Es
gibt in Paris fünf Theater, die Opern und Ballett spielen: die beiden
Häuser der Nationaloper, Bastille und Garnier, die Opéra comique, das
Châtelet und das Théâtre des Champs Elysées. Was selbst "Eingeborene"
nicht kennen, ist das sechste Opernhaus, das in der Satellitenstadt Massy
liegt, 20 km südlich vom Pariser Stadtzentrum. Die sehr rührige Opéra
de Massy spielt seit über zehn Jahren, mitten unter Betonklötzen Theater,
Ballett, Konzert und Oper. Die heurige Saison bietet nicht weniger als
sechs Opern, davon vier in Eigenproduktion mit dem eigenen ORCHESTRE DE
MASSY, bisweilen in Koproduktion, diesmal mit Dijon.
Rossinis
"Cambiale di Matrimonio", natürlich nicht mit "Barbiere" oder "Cenerentola"

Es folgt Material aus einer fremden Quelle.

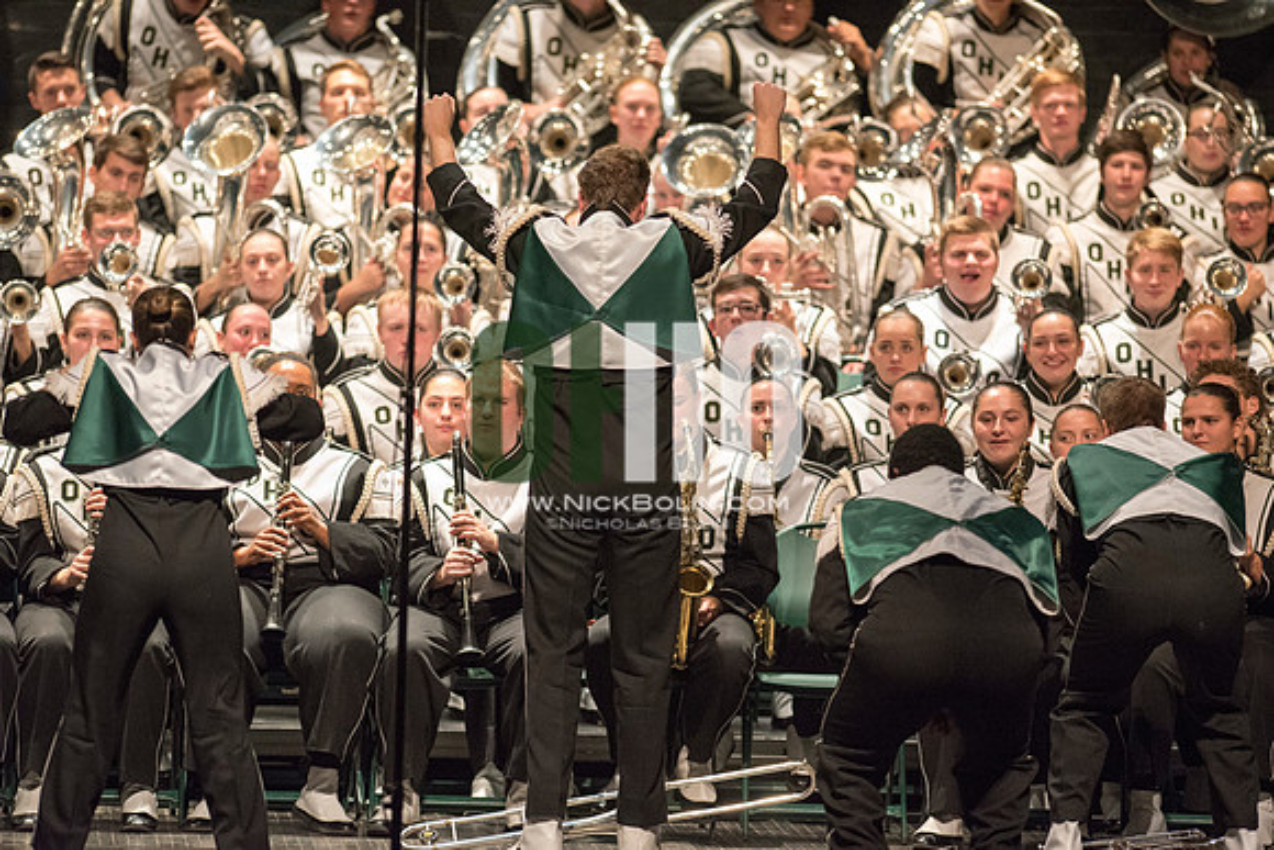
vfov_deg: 4.6
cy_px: 425
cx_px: 637
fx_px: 10619
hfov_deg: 6.9
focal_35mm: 300
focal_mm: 300
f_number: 2.8
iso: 4000
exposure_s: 1/500
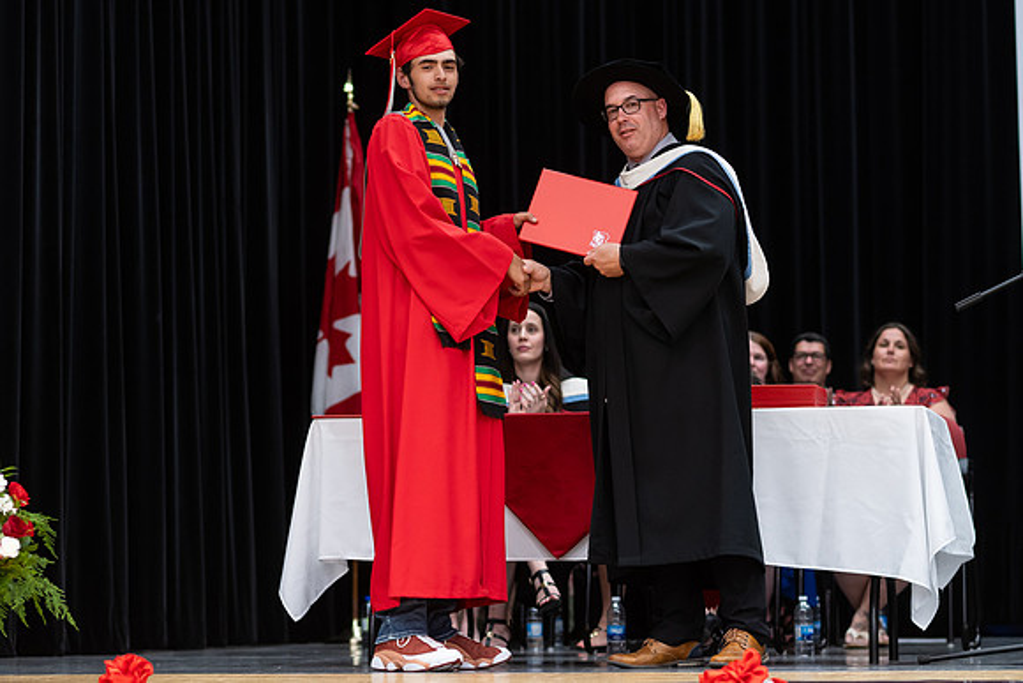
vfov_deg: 12.6
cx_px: 511
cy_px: 386
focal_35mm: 109
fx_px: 3085
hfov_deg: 18.8
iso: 1000
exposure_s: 1/200
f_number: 2.8
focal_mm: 85
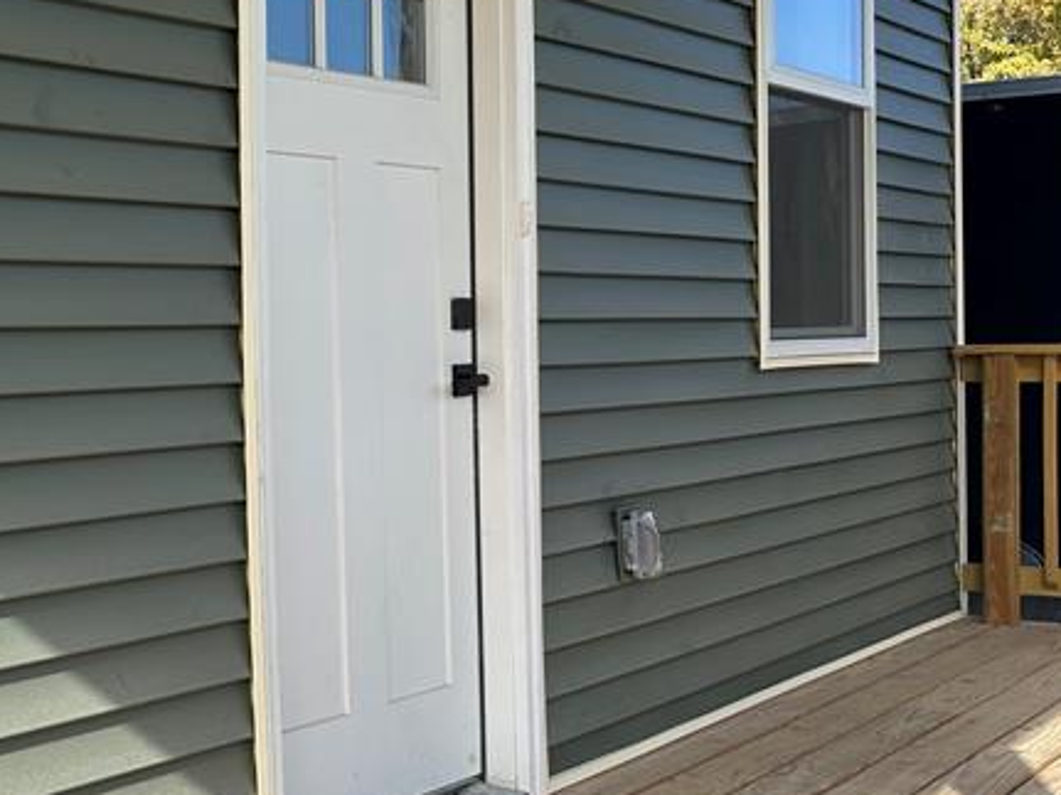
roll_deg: +1.3
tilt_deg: -1.9
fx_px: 1747
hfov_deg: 30.1
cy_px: 399
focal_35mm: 57
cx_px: -128
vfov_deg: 25.6
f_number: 1.78
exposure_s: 1/2660
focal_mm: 6.86
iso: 80
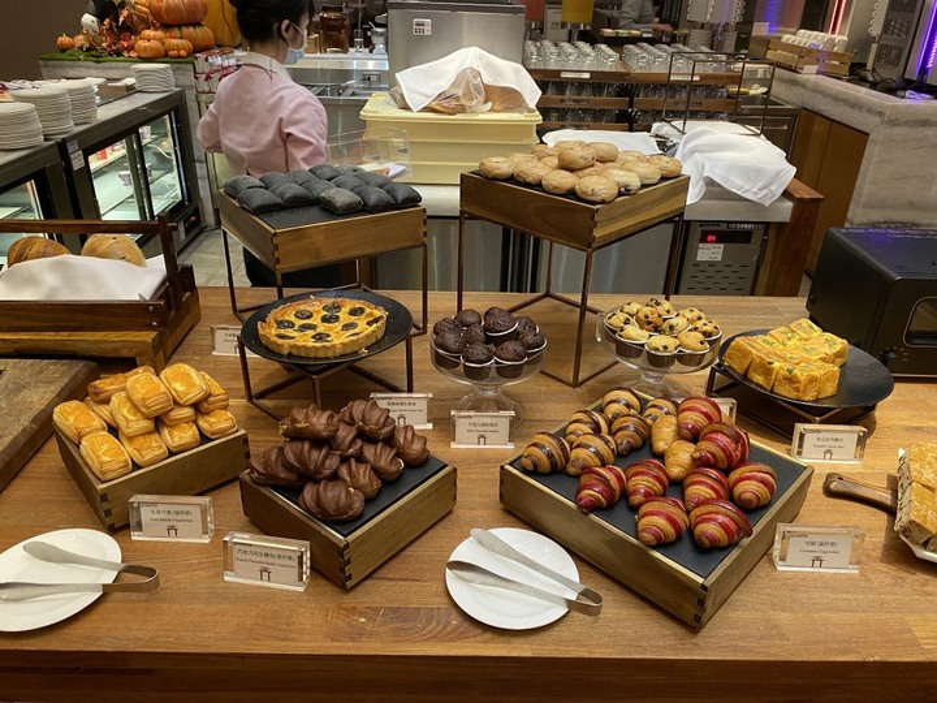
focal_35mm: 26
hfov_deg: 67.3
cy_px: 352
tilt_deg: -26.7
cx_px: 468
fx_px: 704
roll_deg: -1.4
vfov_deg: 53.1
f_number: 1.8
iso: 160
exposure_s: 1/57
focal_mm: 4.25
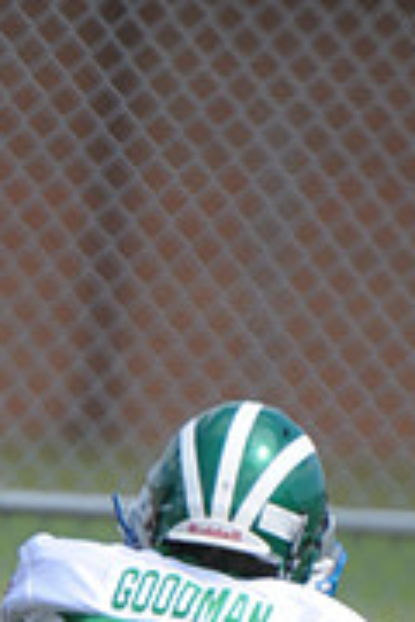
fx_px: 33422
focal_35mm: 1933
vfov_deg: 1.1
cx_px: 19
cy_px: 836
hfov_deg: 0.7
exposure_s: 1/3200
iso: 500
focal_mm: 400
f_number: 4
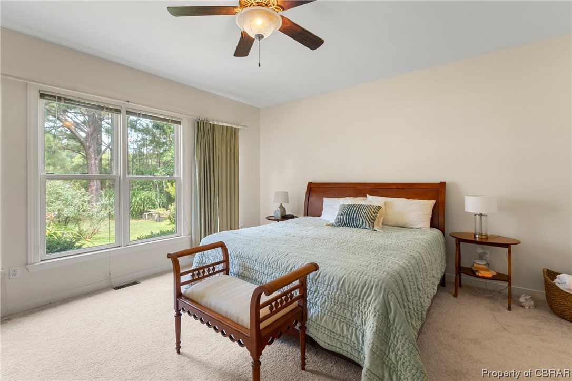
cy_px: 190
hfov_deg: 96.8
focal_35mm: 16
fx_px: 254
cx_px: 286
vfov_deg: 73.7
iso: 800
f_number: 7.1
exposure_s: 1/15
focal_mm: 16
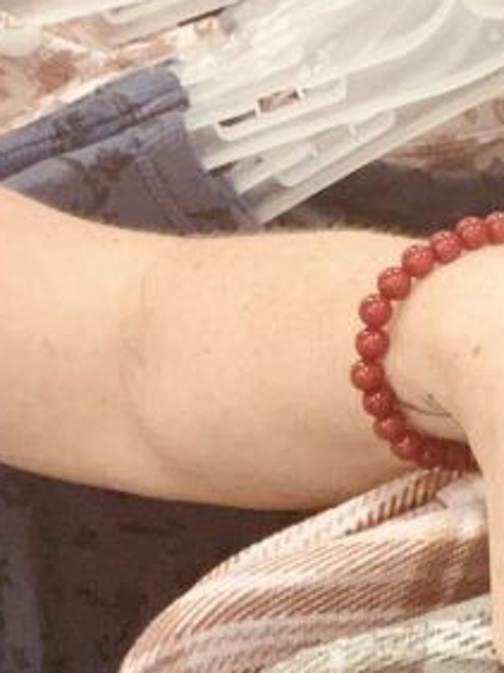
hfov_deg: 13.5
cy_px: 449
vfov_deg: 18.0
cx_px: 387
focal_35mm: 109
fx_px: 2119
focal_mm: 2.71
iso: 100
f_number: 2.2
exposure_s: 1/60
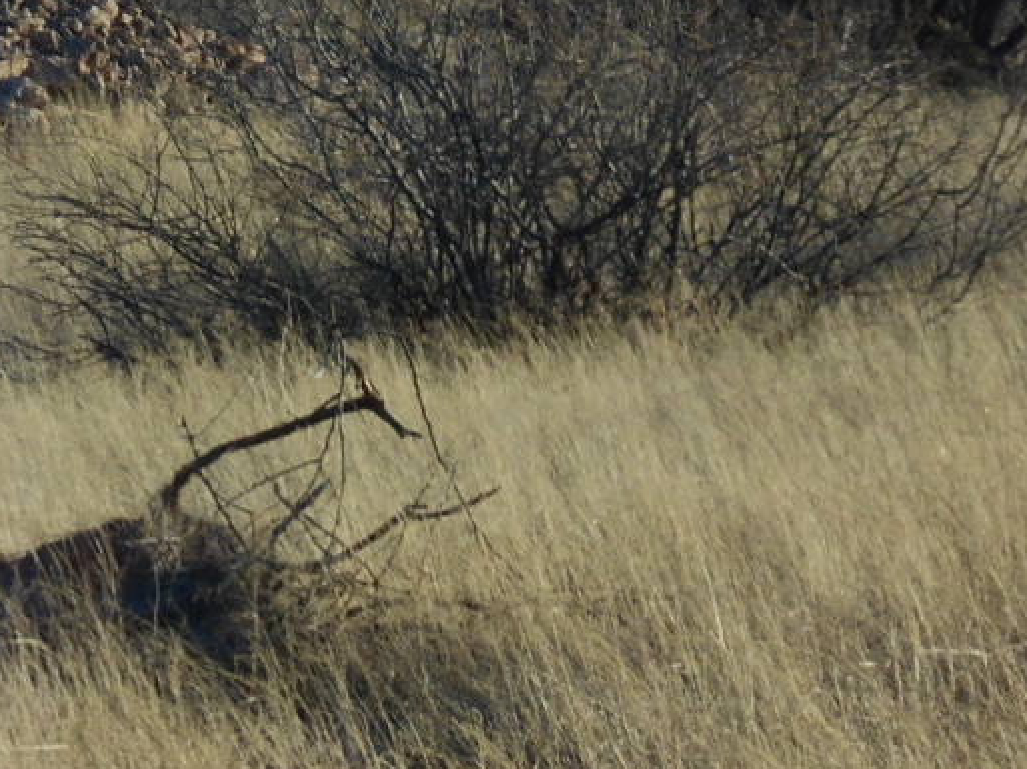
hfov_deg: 4.9
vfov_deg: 3.7
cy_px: 905
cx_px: -533
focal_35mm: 405
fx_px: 12010
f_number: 6.5
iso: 80
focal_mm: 23
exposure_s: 1/200
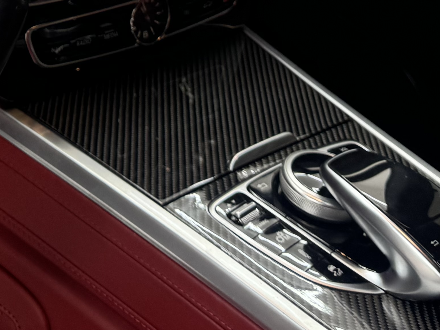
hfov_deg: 21.3
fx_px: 1131
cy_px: -270
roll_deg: -10.1
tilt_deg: -18.9
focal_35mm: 89
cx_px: 1
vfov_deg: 14.5
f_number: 1.78
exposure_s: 1/110
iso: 80
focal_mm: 6.76
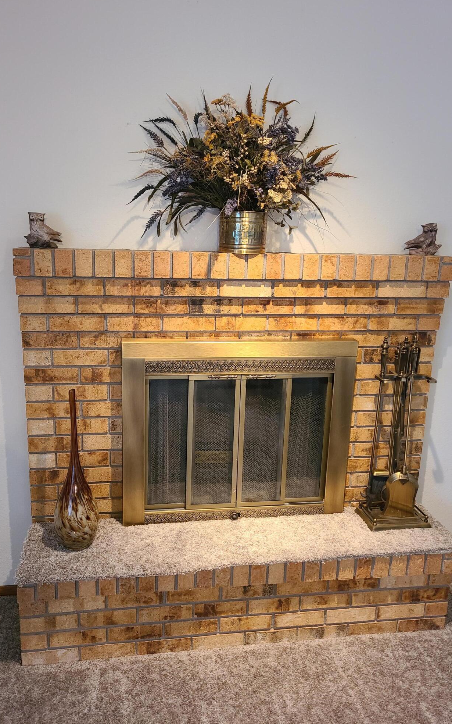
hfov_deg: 44.5
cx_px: 218
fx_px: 552
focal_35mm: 28
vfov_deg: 66.5
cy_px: 363
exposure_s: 1/40
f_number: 1.8
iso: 320
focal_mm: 5.4
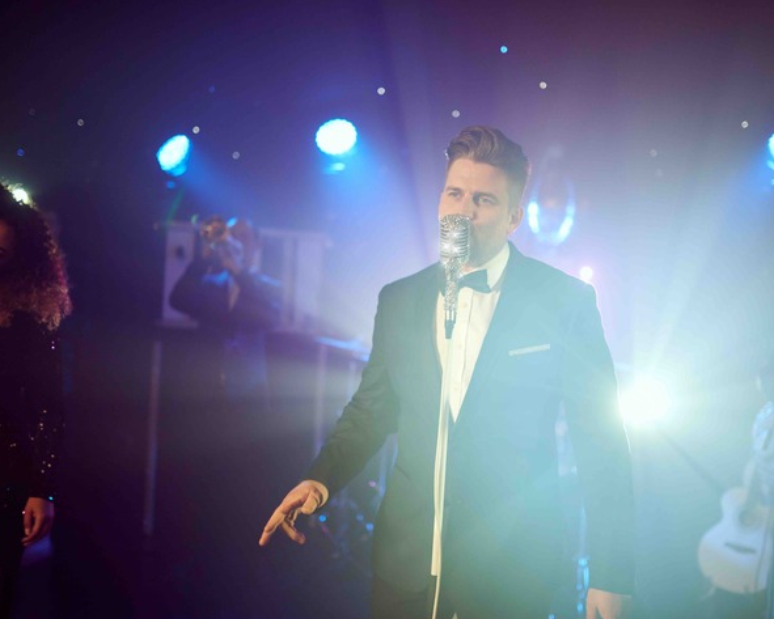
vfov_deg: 37.3
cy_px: 309
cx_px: 414
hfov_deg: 45.8
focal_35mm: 40
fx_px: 916
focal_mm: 35
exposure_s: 1/320
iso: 1000
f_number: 1.4
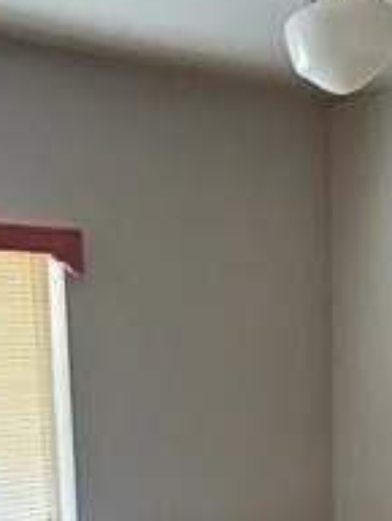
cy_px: 586
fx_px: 1041
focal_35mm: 69
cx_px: 224
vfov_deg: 25.8
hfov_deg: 21.3
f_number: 2.2
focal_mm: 2.2
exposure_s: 1/30
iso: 320
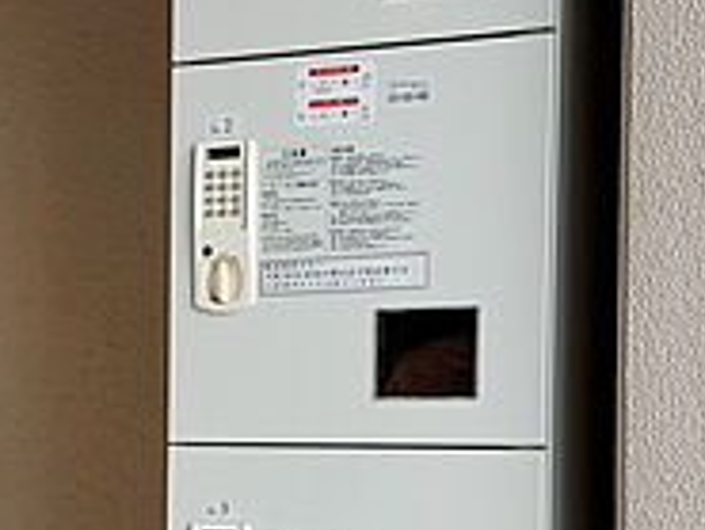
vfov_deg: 17.6
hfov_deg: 23.5
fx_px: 1692
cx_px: 320
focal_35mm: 83
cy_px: 469
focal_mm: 5.23
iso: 25
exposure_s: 1/143
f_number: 1.8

zu vergleichen, ist jedoch einer der zahlreichen, sehr gelungenen Einakter,
die Rossini zwischen 1810 und 1812 für verschiedene Theater Venedigs schrieb
("Scala di seta" und "Signor Bruschino" sind am bekanntesten). Er war
noch nicht dreißig. Man hört, vor allem in den lyrischen Stellen, noch
den starken Einfluß Mozarts.
Die
einigermaßen an den Haaren herbeigezogene Geschichte - die zu allem Überfluß
in England spielt - von dem pleite gegangenen Sir Tobias, der seine hübsche
Tochter Fanny an den reichen Kanadier Slook verkuppeln will, um seine
Schulden zu zahlen, und dann doch von der Güte Slooks überrumpelt wird,
ist natürlich ein alter Hut und hat unzählige Varianten in der komischen
Oper, im Vaudeville und im Boulevardtheater gefunden. Das Team der Produktion
hat sich eher vom letzteren inspirieren lassen und die Handlung um 1900
zwischen Feydeau und Guitry angesiedelt. Die Rezitative wurden klugerweise
völlig gestrichen und durch französische Dialoge ersetzt. "Hier wird französisch
gesprochen und italienisch gesungen!" proklamiert Tobias in einer der
ersten Szenen.
Die
einheitliche Szenerie ist passend und einfach (Bühnenbild, Kostüme und
Beleuchtung Partice GOURON): ein etwas verwahrlostes Büro mit einer gläsernen
Galerie dahinter, mit Blechgarderoben und museumsreifer Underwood Schreibmaschine
auf einem übergehenden Schreibtisch. Vincent VITTOZ führt die durchwegs
junge Sängerschar mit Genuss durch das chaotische Geschehen.
Unter
diesen sticht Isabelle PHILIPPE als Fanny hervor. Sie hat eine volle,
gut ausgebildete und blendend geführte Koloratur-Stimme, ist hübsch und
besitzt ein ausgesprochenes Spieltalent. Es wird Zeit, diese sympathische
Sängerin auf größeren Bühnen zu hören. Der kanadische Holzfäller (so ist
er jedenfalls ausstaffiert) Slook war Christophe LACASSAGNE, und er spielte
und sang mit gut tragendem Baß die Rolle bestens. Fannys Liebhaber Eduardo
war bei Sébastien LAGRAVE gut aufgehoben, eine typische Tenorino-Stimme,
der die etwas dämliche Rolle wie Woody Allen spielte.
Den
Vater Tobias gab Jacques CALATAYUD etwas polternd und nicht sonderlich
diskret. Aber er erfüllte die Rolle des genarrten Vaters rollendeckend.
Anne BARBIER als Clarina, spielte die Sekretärin des Ladens passend als
Vamp. Eric DEMARTEAU als Faktotum Norton hat einen etwas schrillen Baß,
was aber hier nicht sonderlich stört.
Der
rührige Direktor des Orchestre de Massy, Dominique ROUITS führte seine
Truppe durch die Accellerandi, vernachlässigte aber nicht die mozartisch-lyrischen
Passgen der Partitur. Großer Applaus des sonntägigen Publikums, unter
dem - wie immer - viel Jugend anwesend war. wig.